Our ordinary days

A golden summer moment at Amy's home in Winnweiler, Germany, August 2005

A golden summer moment at Amy’s home in Winnweiler, Germany, August 2005

“Summer weather, like being in love, is a philosopher’s stone which turns our ordinary days to gold. But not the whole day… For it is never the whole day, never all our life which is transformed in any happiness, but only the exquisite moments.” Nan Fairbrother

More than any other season, summer seems to promise more than it can deliver.  We exit springtime with all sorts of ambitious notions about what we’ll do, see and accomplish during the long hours of sunlight.  We’ll have time for fun reading. Picnics and maybe trips to the beach.  Tending the lawn or garden; maybe growing tomatoes?  Getting that garage or closet cleaned out, once and for all.  Perhaps some lazy mornings sleeping in.

As July draws to a close, most of us look back on the past eight weeks with amazement, wondering where it went and what became of our plans.  The delightful warmth of early June has become the sweltering heat of August, our petunias are beginning to fade or grow leggy, and the back-to-school advertisements catch us off guard.  Already?!  But it feels as if summer just began…
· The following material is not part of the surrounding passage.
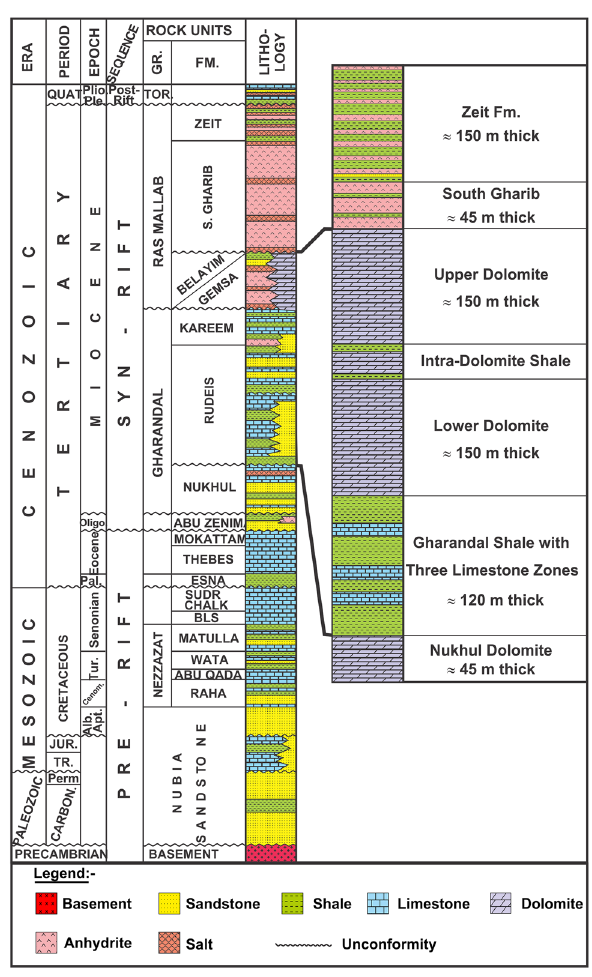
Fig. 2 A simplified stratigraphic section of the Gulf of the Suez. The detailed interval of the Miocene rocks represents the Miocene stratig- raphy of Issaran field, after Saoudi et al.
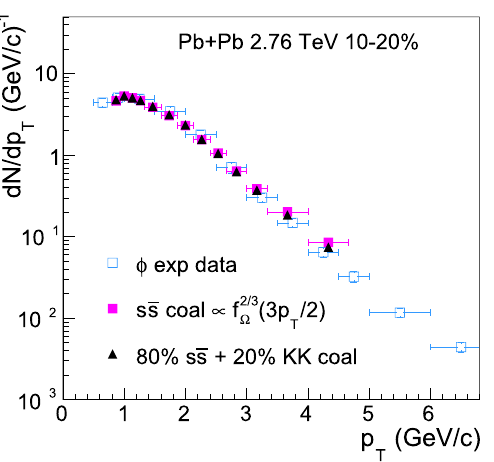
Fig. 11 The p T spectrum of φ calculated by pure s ¯ s combination and that by mixture of s ¯ s combination and K K coalescence in Pb+Pb colli- √ s NN = sionsat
Despite its ephemeral presence, summer almost always leaves us a new cache of memories to keep and treasure.  Such fleeting moments are fitting symbols of the summer itself, which shares their brevity.  As the summer begins to wane, I hope you can look back and find some exquisite moments to remember, when the magic of summer’s alchemy turned the ordinary to gold.  If you have none so far, you have a few weeks left to discover some.  Happy treasure hunting!

This post was first published seven years ago today. The original post, comments and photo are linked, along with two other related posts, below. These links to related posts, and their thumbnail photos, do not appear in the blog feed; they are only visible when viewing the individual posts by clicking on each one. I have no idea why, nor do I know how they choose the related posts. That’s just the way WordPress does things.

6 Comments

  1. MaryAnn

    What a great shot of you, joy written on your face!

    • Thank you, Mary Ann. That was one sweet doggie (Dreyfuss was his name). He made it very easy to smile and feel happy!

  2. Mmmmmmmmm!
    Summer mornings so golden you can almost taste it! Maybe taste is the wrong word. But there’s something that so infuses our senses that I can’t think of a sensory word large enough to describe it.
    Touching those moments and storing them in my memory certainly feeds my soul almost as wholesome food feeds my body.
    Maybe that’s why I picked “taste”!

    • Susan, I think it is a very apt verb to use in the context. In fact, if I had to “assign” one sensory experience to each season, I would say that we taste the fruits of summer, we smell the crisp scents of autumn, we feel cold of winter and we see the dazzling colors of springtime. And I suppose that we hear the unique sounds of each season; in terms of auditory experience, no one season seems more obvious than the others.

      • Very true. This morning I hear birds in the most summer-businesslike way!

        • It’s amazing how much expression one can hear in birdsong, isn’t it?